→ TEXT

An American magazine article from 1936 plainly states that “the name Pushkin is ideal for a cat.” Why?

This is Part I of a two-part series. Part II will follow on Thursday, 1/30. A version of this piece originally appeared on Gorky Media as part of a series commemorating Russia’s National Day in Memory of Pushkin.

Ilya Vinitsky is a Professor in the Department of Slavic Languages and Literatures at Princeton University. His fields of expertise are Russian Romanticism and Realism, the history of emotions, and nineteenth- century intellectual and spiritual history.

Translated by Emily Wang, Assistant Professor in the Department of German and Russian Languages and Literatures at the University of Notre Dame.

At the tail end of 1934, when Gorky and Co. were defending the honor of the USSR’s national poet from bourgeois vulgarity, with the result that the eponymous Moscow café was deprived of its name, the famous Hollywood singer and actress Lilian Harvey (1906-1968) ran a notice in Los Angeles newspapers. Her blue- and brown-eyed white Persian cat, who went by the name of "Pushkin," had gone missing.

A reward was promised to the person who found him. Other newspapers picked up this small item, publishing it in the weekend bulletin “Snapshots of Hollywood”:

Lilian Harvey laments that her Christmas will be sad unless she finds her runaway four-month-old Persian kitten, Pushkin.

I don’t know whether this kitten with the multi-colored eyes (who, today, might have been named in honor of David Bowie) was ever found, but my attention was drawn to a curious coincidence, dating to the very same period. Newspapers from the end of 1934 to the beginning of 1935 tell us that a certain school in Arizona staged a puppet show entitled Pushkin, starring a kitten with the very same name — though it is unclear whether it was Lilian Harvey's runaway — along with two of his relatives. English-language culture offers few themes more banal than “three little kittens,” and yet I remained interested in the question of why a 1930s-era American would name a kitten in honor of Russia's greatest poet.

→ DATASET EXTRACT
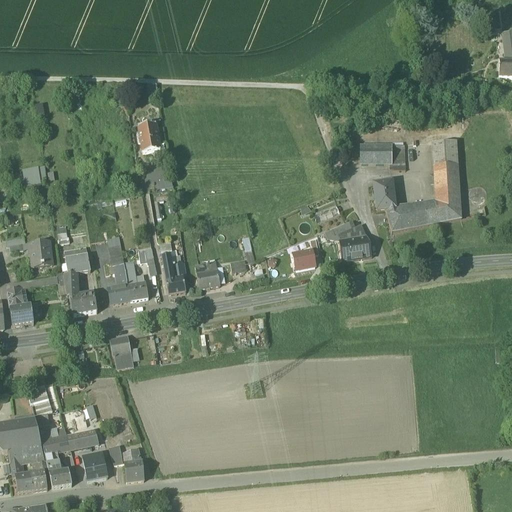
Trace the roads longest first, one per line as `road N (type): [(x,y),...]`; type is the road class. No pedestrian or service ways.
road 1 (secondary): [(0,343),(511,261)]
road 2 (residential): [(0,504),(511,455)]
road 3 (track): [(0,80),(511,93)]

→ TASKS TO PERFORM
A. In the Pushkin article, how old was the Persian kitten that Lilian Harvey lost?
B. Repeat the passage of the Pushkin article from "Translated by Emily" up to and including "had gone missing.".

→ RESPONSES TO THE TASKS
A. Four months old.

B.
Translated by Emily Wang, Assistant Professor in the Department of German and Russian Languages and Literatures at the University of Notre Dame.

At the tail end of 1934, when Gorky and Co. were defending the honor of the USSR’s national poet from bourgeois vulgarity, with the result that the eponymous Moscow café was deprived of its name, the famous Hollywood singer and actress Lilian Harvey (1906-1968) ran a notice in Los Angeles newspapers. Her blue- and brown-eyed white Persian cat, who went by the name of "Pushkin," had gone missing.